Lord Howe Island
In 2019, after a long period of discussion and planning, an operation to eradicate non-native Black Rats Rattus rattus and House Mice Mus musculus on Australia’s inhabited Lord Howe Island was carried out. The Lord Howe Rodent Eradication Project included the use of over 20 000 poison bait boxes and the dropping of bait by helicopter away from areas of human habitation and activity over the southern winter. As well as endemic land birds, the World Heritage Island supports breeding populations of burrowing petrels and shearwaters, all of which were known or thought likely to be deleteriously affected by the introduced predators.
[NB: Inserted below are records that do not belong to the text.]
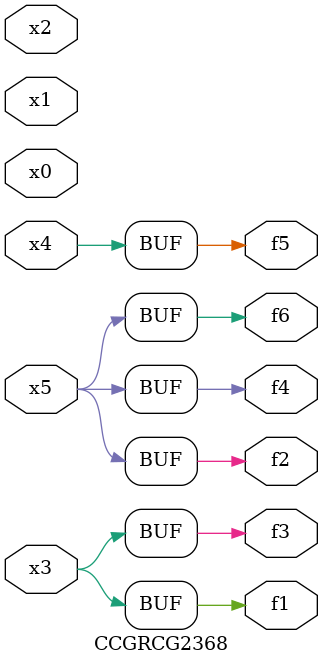
<source format=v>
module CCGRCG2368(
	input x0, x1, x2, x3, x4, x5,
	output f1, f2, f3, f4, f5, f6
);
	assign f1 = x3;
	assign f2 = x5;
	assign f3 = x3;
	assign f4 = x5;
	assign f5 = x4;
	assign f6 = x5;
endmodule

</source>
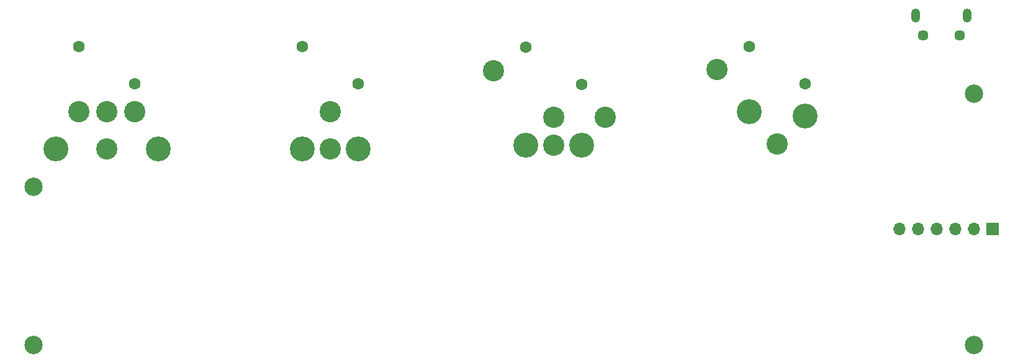
<source format=gbs>
%TF.GenerationSoftware,KiCad,Pcbnew,8.0.3*%
%TF.CreationDate,2024-06-22T14:51:58+02:00*%
%TF.ProjectId,dmx-box-rounded,646d782d-626f-4782-9d72-6f756e646564,rev?*%
%TF.SameCoordinates,Original*%
%TF.FileFunction,Soldermask,Bot*%
%TF.FilePolarity,Negative*%
%FSLAX46Y46*%
G04 Gerber Fmt 4.6, Leading zero omitted, Abs format (unit mm)*
G04 Created by KiCad (PCBNEW 8.0.3) date 2024-06-22 14:51:58*
%MOMM*%
%LPD*%
G01*
G04 APERTURE LIST*
%ADD10C,2.900000*%
%ADD11C,3.400000*%
%ADD12C,1.600000*%
%ADD13O,1.700000X1.700000*%
%ADD14R,1.700000X1.700000*%
%ADD15C,2.500000*%
%ADD16O,1.200000X1.900000*%
%ADD17C,1.450000*%
G04 APERTURE END LIST*
D10*
%TO.C,J3*%
X83670000Y-83675000D03*
X83670000Y-88755000D03*
D11*
X79860000Y-88755000D03*
X87480000Y-88755000D03*
D12*
X79860000Y-74785000D03*
X87480000Y-79865000D03*
%TD*%
D10*
%TO.C,J2*%
X105900000Y-78100000D03*
D11*
X117960000Y-88270000D03*
D10*
X121130000Y-84455000D03*
X114150000Y-88270000D03*
X114150000Y-84455000D03*
D11*
X110340000Y-88270000D03*
D12*
X110340000Y-74930000D03*
X117960000Y-80010000D03*
%TD*%
D13*
%TO.C,J6*%
X161290000Y-99695000D03*
X163830000Y-99695000D03*
X166370000Y-99695000D03*
X168910000Y-99695000D03*
X171450000Y-99695000D03*
D14*
X173990000Y-99695000D03*
%TD*%
D10*
%TO.C,J4*%
X53190000Y-83675000D03*
D11*
X46210000Y-88755000D03*
D10*
X49380000Y-83675000D03*
X53190000Y-88755000D03*
X57000000Y-83675000D03*
D11*
X60170000Y-88755000D03*
D12*
X49380000Y-74785000D03*
X57000000Y-79865000D03*
%TD*%
D15*
%TO.C,H4*%
X171450000Y-115570000D03*
%TD*%
D16*
%TO.C,J5*%
X163505000Y-70567000D03*
D17*
X164505000Y-73267000D03*
X169505000Y-73267000D03*
D16*
X170505000Y-70567000D03*
%TD*%
D15*
%TO.C,H2*%
X171450000Y-81280000D03*
%TD*%
%TO.C,H1*%
X43180000Y-93980000D03*
%TD*%
%TO.C,H3*%
X43180000Y-115570000D03*
%TD*%
D10*
%TO.C,J1*%
X136380000Y-77955000D03*
X144630000Y-88125000D03*
D11*
X148440000Y-84310000D03*
X140820000Y-83675000D03*
D12*
X140820000Y-74785000D03*
X148440000Y-79865000D03*
%TD*%
M02*

</source>
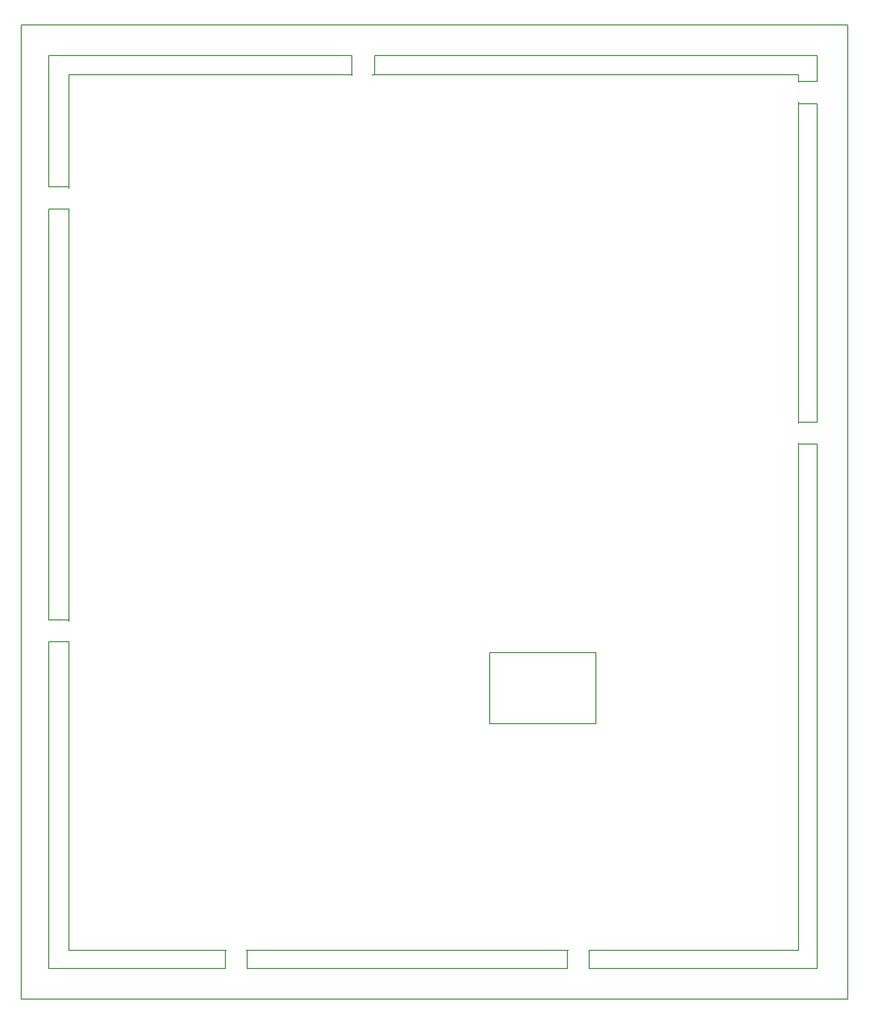
<source format=gm1>
G04 #@! TF.FileFunction,Profile,NP*
%FSLAX46Y46*%
G04 Gerber Fmt 4.6, Leading zero omitted, Abs format (unit mm)*
G04 Created by KiCad (PCBNEW 4.0.7) date Tue Jun  4 16:27:17 2019*
%MOMM*%
%LPD*%
G01*
G04 APERTURE LIST*
%ADD10C,0.150000*%
%ADD11C,0.200000*%
G04 APERTURE END LIST*
D10*
D11*
X159026280Y-37849680D02*
X159026280Y-89881580D01*
X83023780Y-29983980D02*
X83023780Y-30083980D01*
X33523780Y-29983980D02*
X83023780Y-29983980D01*
X33523780Y-51383980D02*
X33523780Y-29983980D01*
X33523780Y-122083980D02*
X33523780Y-55083980D01*
X33523780Y-178983980D02*
X33523780Y-125683980D01*
X62323780Y-178983980D02*
X33523780Y-178983980D01*
X118223780Y-178983980D02*
X65923780Y-178983980D01*
X159023780Y-178983980D02*
X121823780Y-178983980D01*
X159023780Y-93483980D02*
X159023780Y-178983980D01*
X159023780Y-89883980D02*
X156023780Y-89883980D01*
X86723780Y-29983980D02*
X159023780Y-29983980D01*
X156023780Y-89983980D02*
X156023780Y-37533980D01*
X156023780Y-93233980D02*
X155973780Y-93233980D01*
X156023780Y-176083980D02*
X156023780Y-93233980D01*
X121723780Y-176083980D02*
X156023780Y-176083980D01*
X65823780Y-176083980D02*
X118423780Y-176083980D01*
X36773780Y-176083980D02*
X62523780Y-176083980D01*
X36773780Y-125583980D02*
X36773780Y-176083980D01*
X36773780Y-54933980D02*
X36773780Y-122283980D01*
X36773780Y-33133980D02*
X36773780Y-51683980D01*
X83123780Y-33133980D02*
X36773780Y-33133980D01*
X86423780Y-33133980D02*
X86423780Y-33083980D01*
X156023780Y-33133980D02*
X86423780Y-33133980D01*
X156023780Y-34283980D02*
X156023780Y-33133980D01*
X65823780Y-176083980D02*
X65723780Y-176083980D01*
X65923780Y-178983980D02*
X65923780Y-176083980D01*
X121823780Y-178983980D02*
X121823780Y-176083980D01*
X118273780Y-178983980D02*
X118273780Y-176083980D01*
X36823780Y-125683980D02*
X33523780Y-125683980D01*
X36723780Y-122283980D02*
X36723780Y-122183980D01*
X33573780Y-122083980D02*
X36773780Y-122083980D01*
X33523780Y-55083980D02*
X36723780Y-55083980D01*
X33523780Y-51383980D02*
X36823780Y-51383980D01*
X83023780Y-29983980D02*
X83023780Y-33183980D01*
X86723780Y-33083980D02*
X86723780Y-29983980D01*
X159023780Y-29983980D02*
X159023780Y-34233980D01*
X156023780Y-34233980D02*
X159023780Y-34233980D01*
X156023780Y-37852280D02*
X159023780Y-37852280D01*
X156023780Y-93433980D02*
X159023780Y-93433980D01*
X158023780Y-178983980D02*
X159023780Y-178983980D01*
X62373780Y-175983980D02*
X62373780Y-178983980D01*
X29023780Y-24983980D02*
X164023780Y-24983980D01*
X29023780Y-183983980D02*
X29023780Y-24983980D01*
X164023780Y-183983980D02*
X29023780Y-183983980D01*
X164023780Y-24983980D02*
X164023780Y-183983980D01*
X86423780Y-33083980D02*
X86423780Y-33183980D01*
X159023780Y-178983980D02*
X159023780Y-94283980D01*
X105549700Y-127482600D02*
X122936000Y-127482600D01*
X105552240Y-139047220D02*
X105552240Y-127482600D01*
X122936000Y-139047220D02*
X122936000Y-127482600D01*
X105549700Y-139047220D02*
X122936000Y-139047220D01*
M02*

</source>
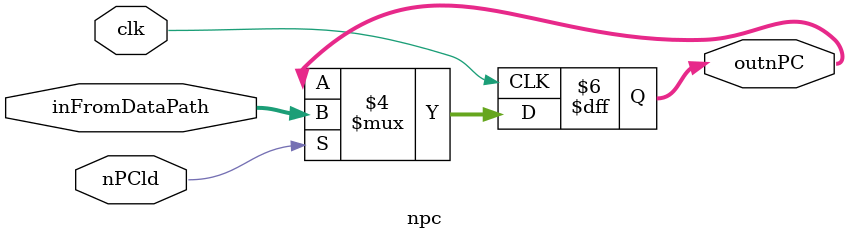
<source format=v>
/* Module of nPC register
   Programmed by: Lianne Sánchez Rodríguez
   Phase 4 
   Professor: Nestor Rodríguez 
*/
module npc(output reg [31:0] outnPC, input [31:0] inFromDataPath, input nPCld, input clk);
	 initial begin
	  	outnPC = 32'h00000004;
	 end
	always @(posedge clk) 
		begin	
			//$display("npcInside",outnPC);
			if (nPCld == 1)
				//if(inFromDataPath==52) outnPC <=pc.outPC;
				outnPC <= inFromDataPath;
		end
endmodule

// module nextProgramCounter; 
// 	// Inputs of ALU
	
// 	reg [31:0] in;
// 	reg nPCld;
// 	reg clk=0;
// 	//Outputs of ALU module
// 	wire [31:0] out;
// 	//test duration
// 	parameter stop_time = 10590;

// 	npc npc(out, in, nPCld, clk);
// 	initial #stop_time $finish;

// 	initial begin

// 	#10 in= 32'b00000000000000000000000000000000; nPCld = 1;  
//  	#20 in= 32'b00000001111000000000000000000000; #30 nPCld=0;
//  	#30 in= 32'b00000000000111100000000000000000; 
//  	#40 in= 32'b01111110000000000000000000000000;

// 	end
// 		initial begin
// 		repeat (500) begin
// 			#5 clk = ~clk;
// 		end
// 	end
// 	initial begin
// 		$display ("\n\n\t\tOutput\t\t\tInput\t\t\tNPCld");
// 		$monitor ("%0d\t%b\t\t%b\t%b", $time,in, out, nPCld);
// 	end
	
// endmodule
</source>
The prevailing “rule of thumb” is that two years are allowed to pass before the success of an island eradication operation is officially announced. This is to give sufficient time for any target animals possibly remaining to be discovered. However, with only a few months to go before the two years are up it is notable that the natural environment on Lord Howe is flourishing. No observations of rats, rebounding vegetation and invertebrate populations and the doubling of numbers of the endemic and Endangered Lord Howe Woodhen Hypotaenidia sylvestris (following their being taken into temporary captivity) are all welcome signs that have been recently reported.
Photographs by Ian Hutton
As for the island’s procellariform seabirds, project biologist Terry O'Dwyer of the New South Wales Department of Planning, Industry and Environment states that “the breeding success rate of petrels on the island has jumped from 2 or 3 per cent to more than 70 per cent” following the eradication exercise. Lord Howe supports breeding populations of Black-winged Pterodroma nigripennis and Providence P. solandri Petrels along with Flesh-footed Ardenna carneipes (a proposed candidate for ACAP listing), Wedge-tailed A. pacifica and Little Puffinus assimilis Shearwaters.
The likely success of the Lord Howe project, despite the earlier misgivings of some of the island’s human population, should provide lessons for eradications that might be planned for other inhabited islands, such as New Zealand’s Great Barrier Island and the United Kingdom’s Tristan da Cunha. Both islands support ACAP-listed species that breed in the face of introduced predators.